Exterior Wall Cladding, What is exterior wall cladding



Exterior wall cladding speaks to what is exterior wall cladding and types of exterior wall cladding.

It is rain screen cladding and the generic solution to wind current problem which is to allow wind pressure differences between the outside and inside of the exterior wall to neutralize themselves through a concept known as pressure equalized wall design.

This involves the creation of an airtight plane, known as the air barrier, behind the outer face of the wall. The air barrier is protected from direct exposure to the outdoors by an unsealed, labrynth jointed layer known as the windscreen. Between the rainscreen and the barrier is a space known as the pressure equalization chamber (PEC).

As wind pressures on the exterior wall build up and fluctuate, small current of air pass back and forth through each unsealed joint in the rainscreen, just enough to equalize the pressure inside the PEC with the pressure immediately outside of it.

These currents are far too weak to carry water with them. A small flaw in the air barrier, such as a sealant bead that has pulled away from one side of the joint, is unlikely to cause a water leak because the volume of air that can pass through the flaw is still relatively small and is probably insufficient to carry water.

By contrast any flaw, no matter how small, in an external sealant joint without an air barrier behind it will cause a water leak, because the sealant joint itself is wet.

Because wind pressures across the face of a building may vary considerably at any given between one area of the face and another, the PEC must be divided into airtight compartments small enough so that volumes of air cannot rush through the joints in higher pressure areas of the face and flow across the air chamber to lower pressure areas, carrying water with them.

The appropriate size of these chambers may vary considerably, depending on the design of the wall system and the wind forces to which it is exposed. Broadly speaking, PECs are normally no taller than one story or wider than one or two columns bay. In some applications they may be significantly smaller.
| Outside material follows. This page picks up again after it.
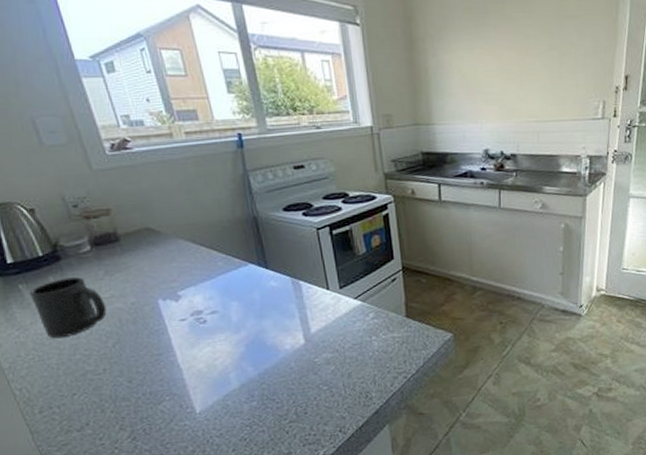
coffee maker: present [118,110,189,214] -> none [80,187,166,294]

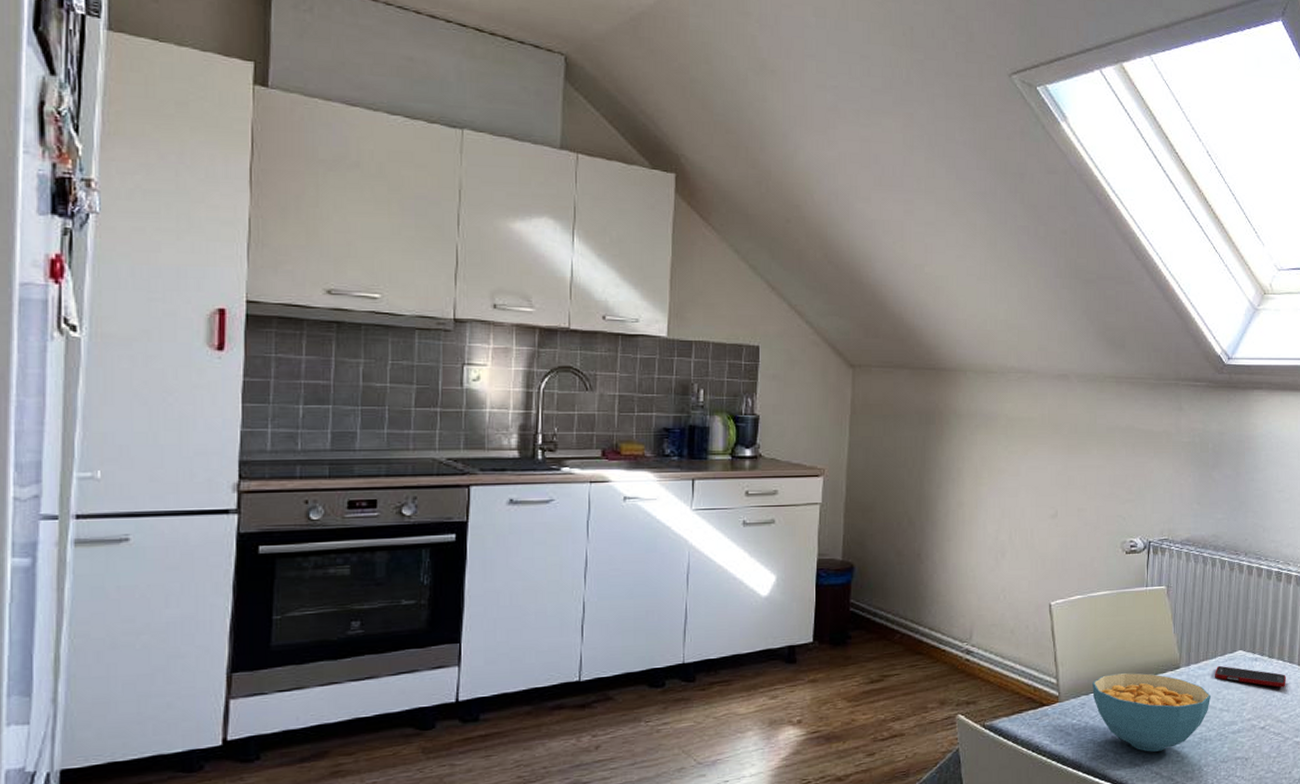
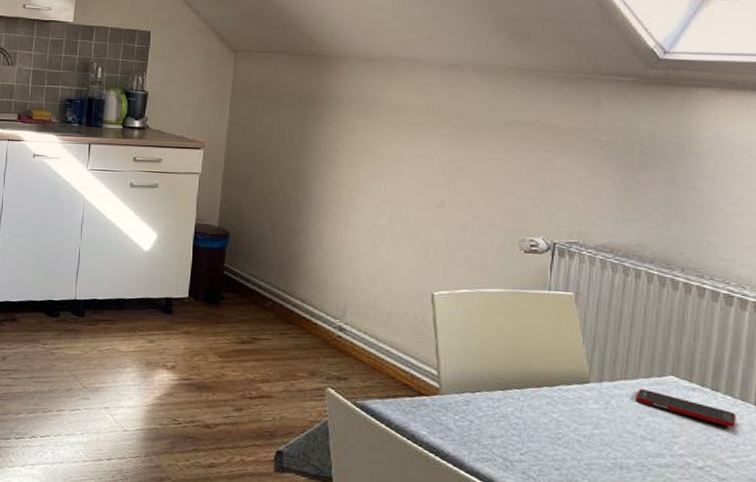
cereal bowl: present [1092,672,1210,752] -> none [479,375,629,468]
The term rainscreen principal originated with the concept of pressure equalized wall design and at one time it was used exclusively in reference to pressure equalized cladding systems. More recently the term rainscreen cladding has become to be applied more broadly to any cladding system with a system of internal drainage, regardless of the extent of compartmentalization of the drainage space and the degree of pressure equalization that can be achieved.

In practice, varying degrees of pressure equalization are achievable and the line between cladding systems best characterized as simple rainscreens or pressure equalized walls is often the same.